Relatively few actors are able to seamlessly go back and forth between comedy and drama, but Adam Sandler is one of them. Best known for his successful brand of inane comedies, he’s also starred in Paul Thomas Anderson’s Punch Drunk Love, the Safdie Brothers’ Uncut Gems, and the Netflix basketball drama Hustle, so he’s got bona fides on both sides.
His latest film, Spaceman, might be his biggest stretch yet, though. He plays Jakub Prochazka, a Czech astronaut (sans accent) who’s been sent on a solo mission to Jupiter to collect particles of something called the Chopra Cloud. Naturally, the trip has kept him away from home for a long time, and his wife, Lenka (Carey Mulligan) has grown disenchanted in his absence despite being pregnant with his baby.
It’s established early on that he’s supremely lonely, and his haggard look indicates that he’s sleep-deprived. This could be the reason that he starts imagining a gigantic talking spider that he calls Hanus (voiced by Paul Dano), which says it’s been studying Jakub’s loneliness.
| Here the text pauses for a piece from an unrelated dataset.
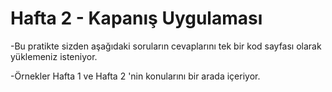 # Hafta 2 - Kapanış Uygulaması
-Bu pratikte sizden aşağıdaki soruların cevaplarını tek bir kod sayfası olarak yüklemeniz isteniyor.

-Örnekler Hafta 1 ve Hafta 2 'nin konularını bir arada içeriyor.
As he becomes enthralled with what Hanus is telling him about his present and his past, Jakub becomes increasingly distant from the people trying to guide him on his mission.
Directed by Johan Renck and written by Colby Day, the film is a perplexing choice by Sandler, and anyone else involved with it. Unlike most of his other movies, this one is as artsy as they get, featuring all mood and no action. In fact, it contains a number of enigmatic scenes that seem more designed to frustrate the viewer than to actually tell an interesting story.
There is lots of talk about the romance that Jakub and Lenka used to have, but the flashback scenes that show their life together are impossible to decode. It doesn’t help that those scenes are shown through a weird, blurry filter that almost makes it look like we’re viewing it through water. Clearly Renck wants to indicate the types of scenes being shown, but the execution leaves something to be desired.
The film also fails to answer a lot of storytelling questions. Why would you use only one man for a mission to Jupiter? The movie is based on a book by Czech author Jaroslav Kalfar, but what compelled the filmmakers to keep the characters as Czech when they’re being portrayed by an American and a Brit, both using their normal accents? And what the hell is going on with the spider, whose presence seems to go back to Jakub’s childhood?
As mentioned, Sandler has proven before that he knows how to carry a drama, but that is not the case here. Mostly confined to the spaceship, he never gets a chance to spread his wings, and the subdued nature of the role doesn’t do him any favors. Mulligan is a great actor, but there is no emotional connection to her part, and her performance also suffers. Dano, Isabella Rossellini, and Lena Olin are present, but fail to make an impact.
Anyone logging on to Netflix and hoping to find another wacky Adam Sandler comedy will be in for a rude awakening with Spaceman. Even those who are fans of his dramatic work will wonder why he decided to make this particular movie, or why anyone involved thought it would turn out well at all.
Spaceman debuts on Netflix on March 1.